TS Wisła Kraków SA

Trenerski dwugłos: Cracovia - Wisła

3 lata temu | 03.12.2020, 15:08
Trenerski dwugłos: Cracovia - Wisła

Konferencja po meczu #CRAWIS.

Peter Hyballa - Wisła Kraków

Nowy trener krakowskiej Wisły na początku konferencji pochwalił swoich piłkarzy, którzy mimo wielu minut grania w osłabieniu osiągnęli remisowy rezultat. „Powiedziałem zawodnikom w szatni, że jestem z nich niesłychanie dumny.

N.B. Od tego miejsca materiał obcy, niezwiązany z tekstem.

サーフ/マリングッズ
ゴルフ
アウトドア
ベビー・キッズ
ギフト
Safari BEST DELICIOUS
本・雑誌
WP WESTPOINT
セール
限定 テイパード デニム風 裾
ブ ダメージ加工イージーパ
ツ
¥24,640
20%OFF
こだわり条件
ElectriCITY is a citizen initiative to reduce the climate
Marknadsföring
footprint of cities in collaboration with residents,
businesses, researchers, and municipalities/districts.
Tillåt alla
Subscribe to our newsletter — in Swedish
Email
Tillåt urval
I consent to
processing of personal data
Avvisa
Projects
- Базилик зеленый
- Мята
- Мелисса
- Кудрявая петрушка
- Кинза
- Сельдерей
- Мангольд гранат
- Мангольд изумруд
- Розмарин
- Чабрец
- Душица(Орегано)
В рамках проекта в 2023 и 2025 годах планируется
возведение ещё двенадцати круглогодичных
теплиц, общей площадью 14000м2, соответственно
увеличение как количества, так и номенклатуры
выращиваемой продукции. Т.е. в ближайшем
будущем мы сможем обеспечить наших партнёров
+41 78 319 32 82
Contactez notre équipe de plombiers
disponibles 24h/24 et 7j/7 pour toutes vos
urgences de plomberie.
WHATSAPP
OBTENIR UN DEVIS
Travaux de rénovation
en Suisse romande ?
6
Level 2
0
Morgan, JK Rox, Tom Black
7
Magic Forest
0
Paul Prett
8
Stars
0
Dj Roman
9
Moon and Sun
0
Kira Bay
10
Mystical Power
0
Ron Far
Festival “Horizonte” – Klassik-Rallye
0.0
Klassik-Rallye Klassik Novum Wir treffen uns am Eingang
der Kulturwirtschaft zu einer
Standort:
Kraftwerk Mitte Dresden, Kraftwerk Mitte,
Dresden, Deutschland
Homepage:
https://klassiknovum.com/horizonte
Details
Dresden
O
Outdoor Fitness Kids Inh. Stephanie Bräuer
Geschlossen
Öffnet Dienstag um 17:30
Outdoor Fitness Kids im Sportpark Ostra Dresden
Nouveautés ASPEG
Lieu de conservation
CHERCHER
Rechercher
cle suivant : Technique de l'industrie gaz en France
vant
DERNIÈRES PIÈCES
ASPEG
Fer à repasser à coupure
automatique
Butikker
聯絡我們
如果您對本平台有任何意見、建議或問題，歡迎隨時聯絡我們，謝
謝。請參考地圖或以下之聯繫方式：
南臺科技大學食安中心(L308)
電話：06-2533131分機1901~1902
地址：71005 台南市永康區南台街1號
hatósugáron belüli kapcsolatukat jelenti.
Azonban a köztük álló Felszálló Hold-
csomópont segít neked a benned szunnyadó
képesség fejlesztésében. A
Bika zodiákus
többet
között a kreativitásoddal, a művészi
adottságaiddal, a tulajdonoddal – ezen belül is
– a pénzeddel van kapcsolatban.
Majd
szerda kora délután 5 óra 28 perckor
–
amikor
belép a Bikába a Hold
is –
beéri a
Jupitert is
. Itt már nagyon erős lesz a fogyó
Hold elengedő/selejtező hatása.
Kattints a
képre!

To był bardzo dramatyczny mecz. W pierwszej połowie staliśmy wysoko, dobrze stosowaliśmy pressing. Mogliśmy lepiej wykorzystać kontry, ale byliśmy drużyną aktywniejszą. Druga połowa zaczęła się dobrze, bo rzutem karny. Potem musieliśmy radzić sobie w „10”. Cracovia grała długie piłki w pole karne, ale walczyliśmy do końca. Jestem dumny ze swojej drużyny” - rozpoczął Hyballa. „Jestem zadowolony z debiutu. Graliśmy 30 minut w dziesiątkę i wynik 1:1 jest w porządku. W pierwszej połowie byliśmy aktywniejsi i mogliśmy pokusić się o strzelenie bramki. Drużyna na pewno chciała. Jest w niej duży potencjał i będę potrafił ten potencjał pobudzić” - zaznaczył.

Wiślacy musieli radzić sobie od 67. minuty bez Felcio Brown Forbesa, który obejrzał drugi żółty, a w konsekwencji czerwony, kartonik. Na pytanie, czy szkoleniowiec ma żal do swojego podopiecznego za osłabienie zespołu, odpowiedział: „Nie jestem zły. Rzeczywiście przy drugim faulu ręka była nieco za wysoko. Uważam, że pierwsza żółta kartka nie była słuszna, ponieważ najpierw to on był nieprzepisowo zatrzymywany. Felicio w szatni przeprosił swoich kolegów, ale nie mam mu tego za złe”.

Michał Probierz - Cracovia

Spotkanie derbowe niosło ze sobą wiele emocji, a walka zauważalna była na każdym kroku. Jak rywalizację tę ocenił trener gospodarzy? „Początek meczu mieliśmy bardzo nerwowy. Nie potrafiliśmy utrzymać się przy piłce. Było widać bardzo dużo niepewności. W szczególności po tych zawodnikach, którzy dłużej nie grali. Wprowadzaliśmy ich powoli. Później mecz się wyrównał mimo tego, że w pierwszej połowie żaden z zespołów nie miał klarownych sytuacji. Straciliśmy bramkę, ale zrobiliśmy wszystko, żeby ją odrobić. Następnie graliśmy w przewadze i zdobyliśmy jedną bramkę, ale zabrakło nam cwaniactwa i skuteczności w strzeleniu drugiej i szkoda, że nie udało się jej zdobyć” - mówił Probierz.